Se muitos segmentos comerciais conseguiram se adaptar com rapidez às circunstâncias impostas pela pandemia de Covid-19, ajustando-se ao mundo virtual e descobrindo novas formas de acesso ao cliente, outros não tiveram a mesma sorte. Acima de tudo pela natureza de seus produtos e serviços, essencialmente presenciais. Não há como conceber, por exemplo, o funcionamento de uma casa de recepções em tempos de extremas restrições à circulação e de isolamento social. Aniversários, reuniões, casamentos e datas comemorativas têm sido celebrados de forma remota. Ou, no caso específico das uniões, adiados para quando houver maior condição de reunir familiares e convidados.
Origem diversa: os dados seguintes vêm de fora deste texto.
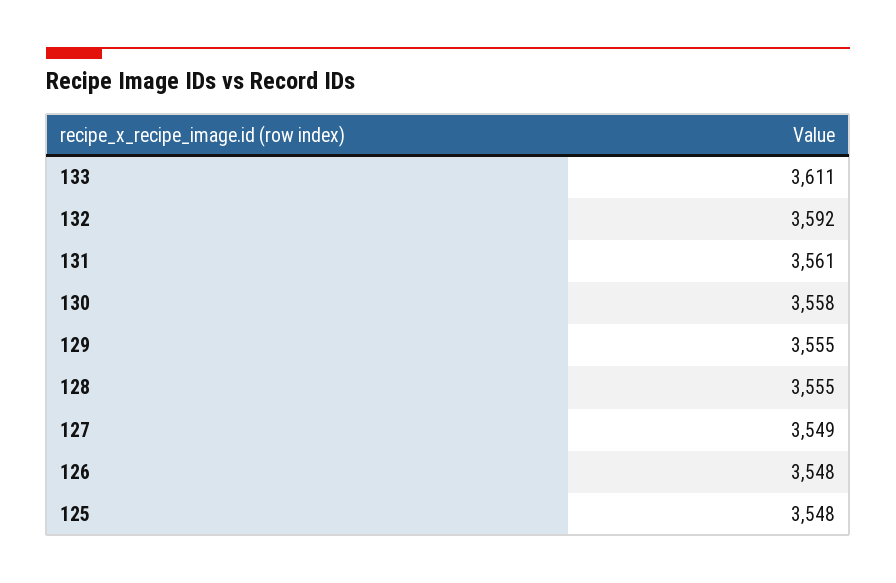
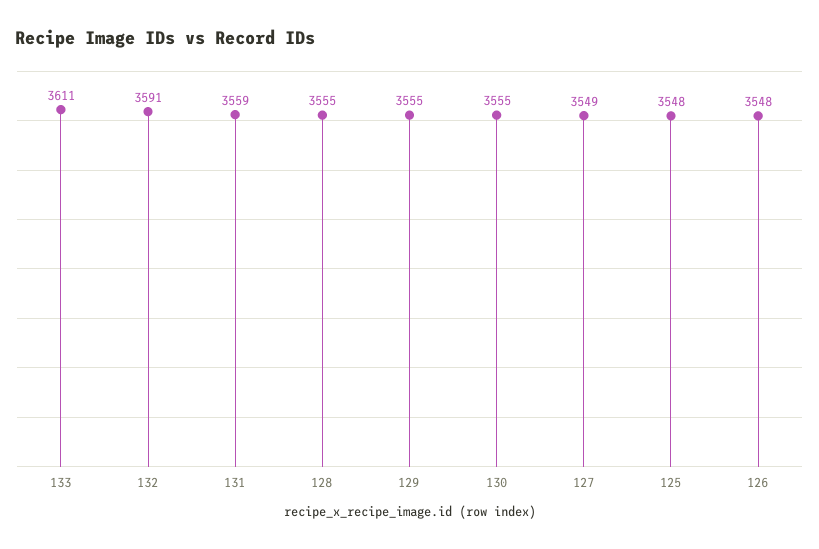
  {
    "133": 3611,
-   "132": 3592,
+   "132": 3591,
-   "131": 3561,
+   "131": 3559,
-   "130": 3558,
+   "130": 3555,
    "129": 3555,
    "128": 3555,
    "127": 3549,
    "126": 3548,
    "125": 3548
  }

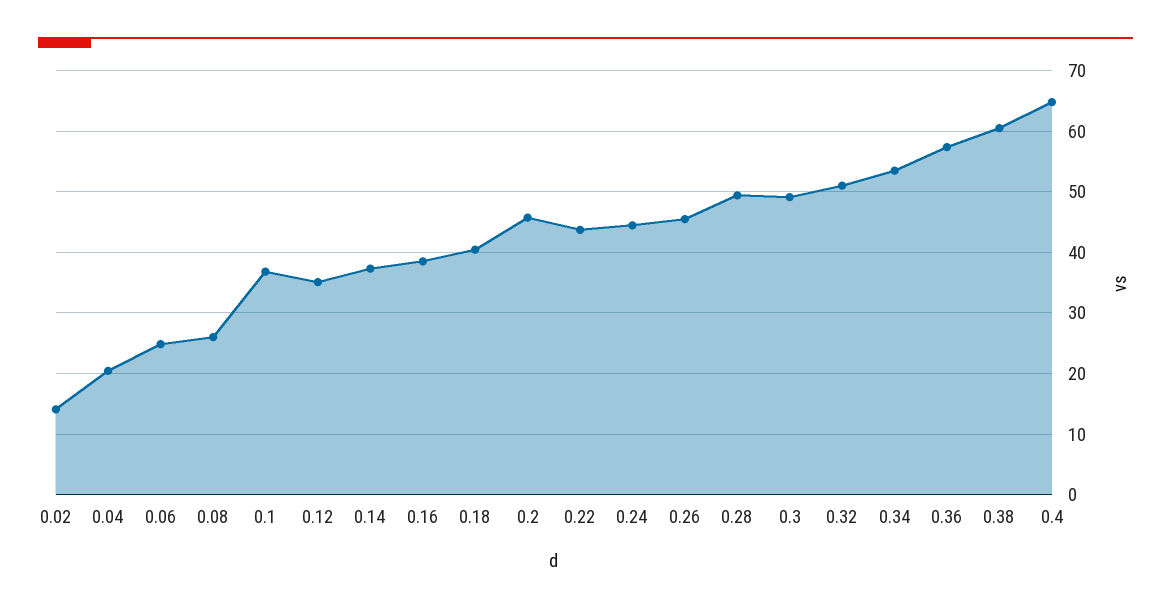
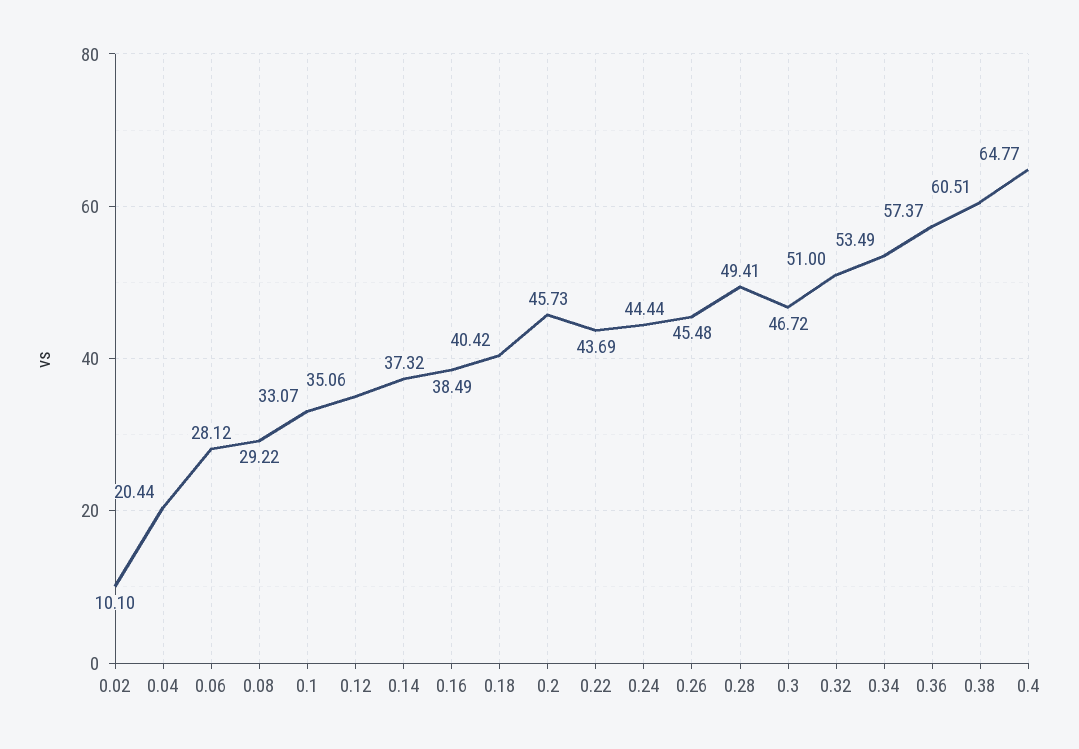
  {
-   "0.02": 14,
+   "0.02": 10.1,
    "0.04": 20.44,
-   "0.06": 25,
+   "0.06": 28.12,
-   "0.08": 26,
+   "0.08": 29.22,
-   "0.1": 37,
+   "0.1": 33.07,
    "0.12": 35.06,
    "0.14": 37.32,
    "0.16": 38.49,
    "0.18": 40.42,
    "0.2": 45.73,
    "0.22": 43.69,
    "0.24": 44.44,
    "0.26": 45.48,
    "0.28": 49.41,
-   "0.3": 49,
+   "0.3": 46.72,
    "0.32": 51,
    "0.34": 53.49,
    "0.36": 57.37,
    "0.38": 60.51,
    "0.4": 64.77
  }

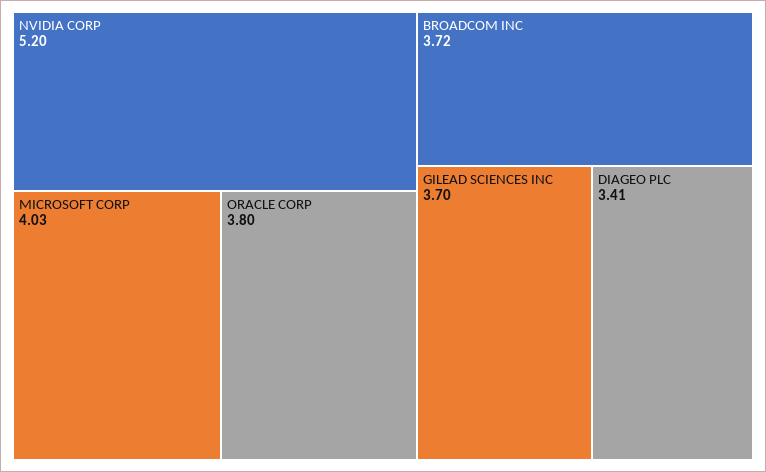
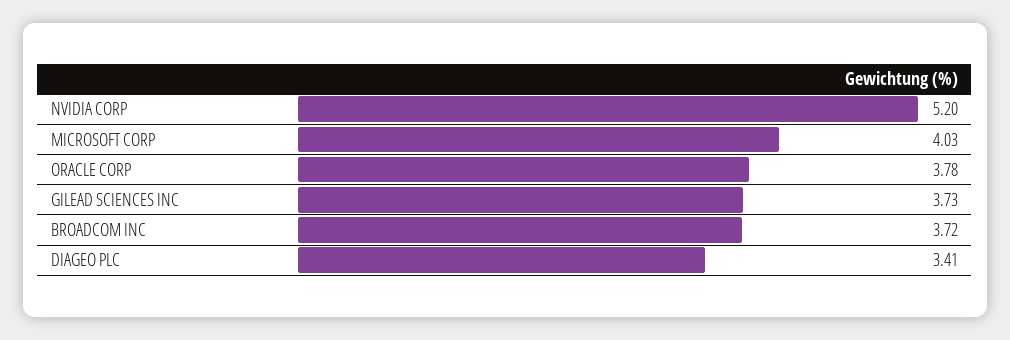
  {
    "NVIDIA CORP": 5.2,
    "MICROSOFT CORP": 4.03,
-   "ORACLE CORP": 3.8,
+   "ORACLE CORP": 3.78,
    "BROADCOM INC": 3.72,
-   "GILEAD SCIENCES INC": 3.7,
+   "GILEAD SCIENCES INC": 3.73,
    "DIAGEO PLC": 3.41
  }

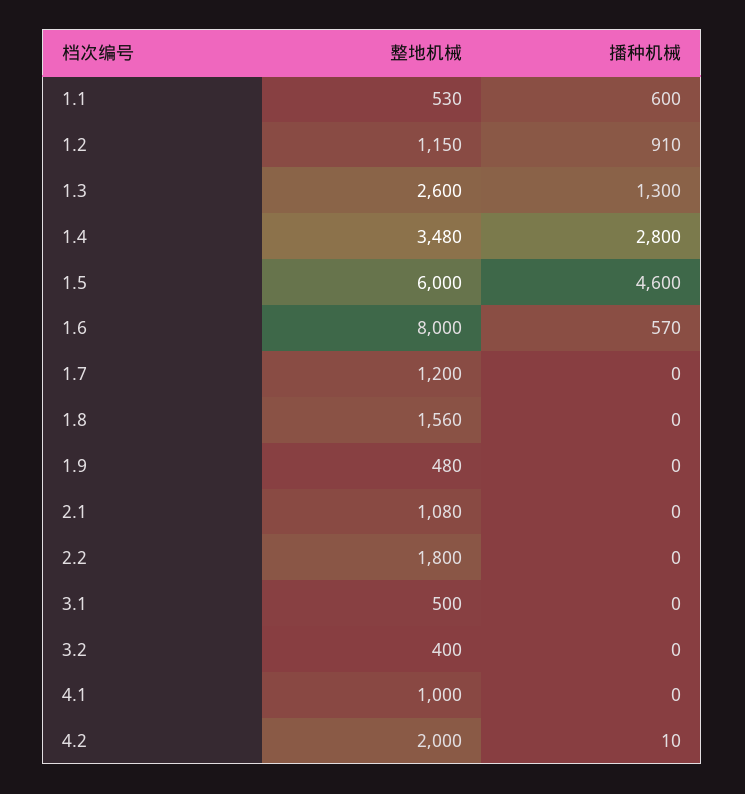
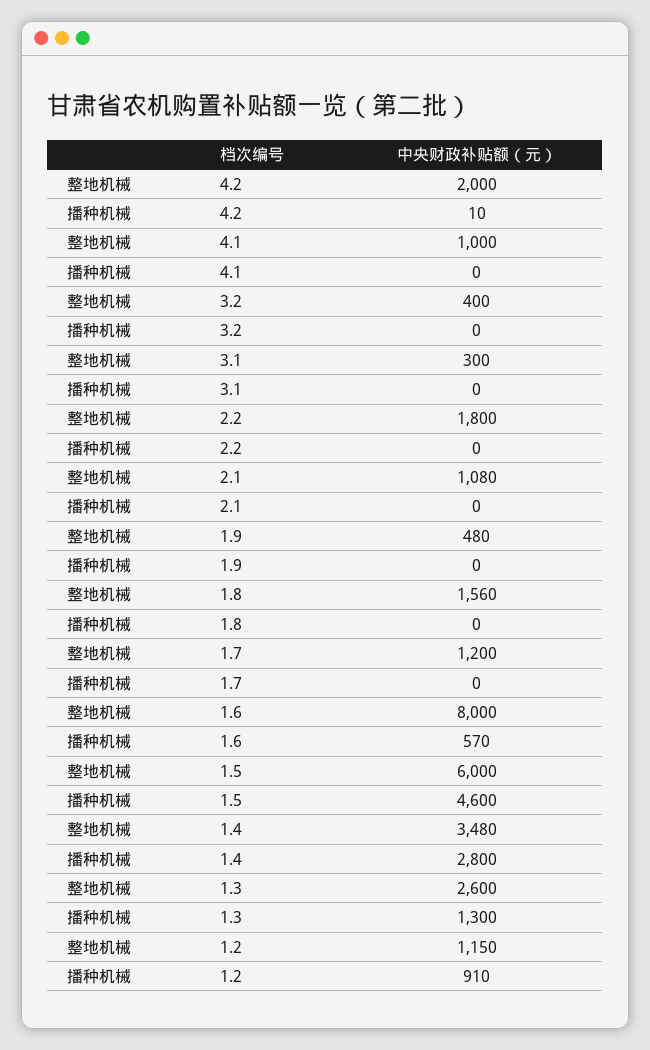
  {
    "整地机械": {
-     "1.1": 530,
      "1.2": 1150,
      "1.3": 2600,
      "1.4": 3480,
      "1.5": 6000,
      "1.6": 8000,
      "1.7": 1200,
      "1.8": 1560,
      "1.9": 480,
      "2.1": 1080,
      "2.2": 1800,
-     "3.1": 500,
+     "3.1": 300,
      "3.2": 400,
      "4.1": 1000,
      "4.2": 2000
    },
    "播种机械": {
-     "1.1": 600,
      "1.2": 910,
      "1.3": 1300,
      "1.4": 2800,
      "1.5": 4600,
      "1.6": 570,
      "1.7": 0,
      "1.8": 0,
      "1.9": 0,
      "2.1": 0,
      "2.2": 0,
      "3.1": 0,
      "3.2": 0,
      "4.1": 0,
      "4.2": 10
    }
  }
O que inviabiliza totalmente qualquer esforço de sobrevivência para o segmento. Os imóveis, em muitos casos, são alugados, ou, se próprios, demandam as despesas normais de manutenção. E tanto ou mais quanto outras áreas economicamente impactadas, exigem acesso a algum tipo de recurso que garanta liquidez e o custeio. Crédito que, embora propagandeado, na maioria das vezes não chega a quem mais precisa.
Não por acaso, o setor estima em 25 mil pessoas a população que perdeu o sustento diante do momento delicado. Pior do que isso, não há como se programar de forma adequada considerando a falta de certezas sobre as condições de retomada - algo que apenas a descoberta de uma vacina eficaz poderia solucionar. Sofre também quem fez planos para momentos especiais da vida com antecedência e, apesar de mantê-los, não vislumbra tal possibilidade num horizonte próximo.

Tanto mais preocupante é considerar que há um caso de oferta e demanda, que não se conectam por absoluta impossibilidade momentânea. Especialmente neste caso, mas não só, é fundamental empreender diálogo entre os empresários impactados; poder público e entidades associativas (Sebrae, sistema S), de modo a discutir alternativas. Nem sempre é fácil se reinventar e, por outro lado, expertise em um setor específico não deve ser desperdiçada. 

Mais do que uma utopia, a recuperação econômica propriamente dita depende também de ações pontuais e segmentadas para que, no fundo, todos tenham o que comemorar.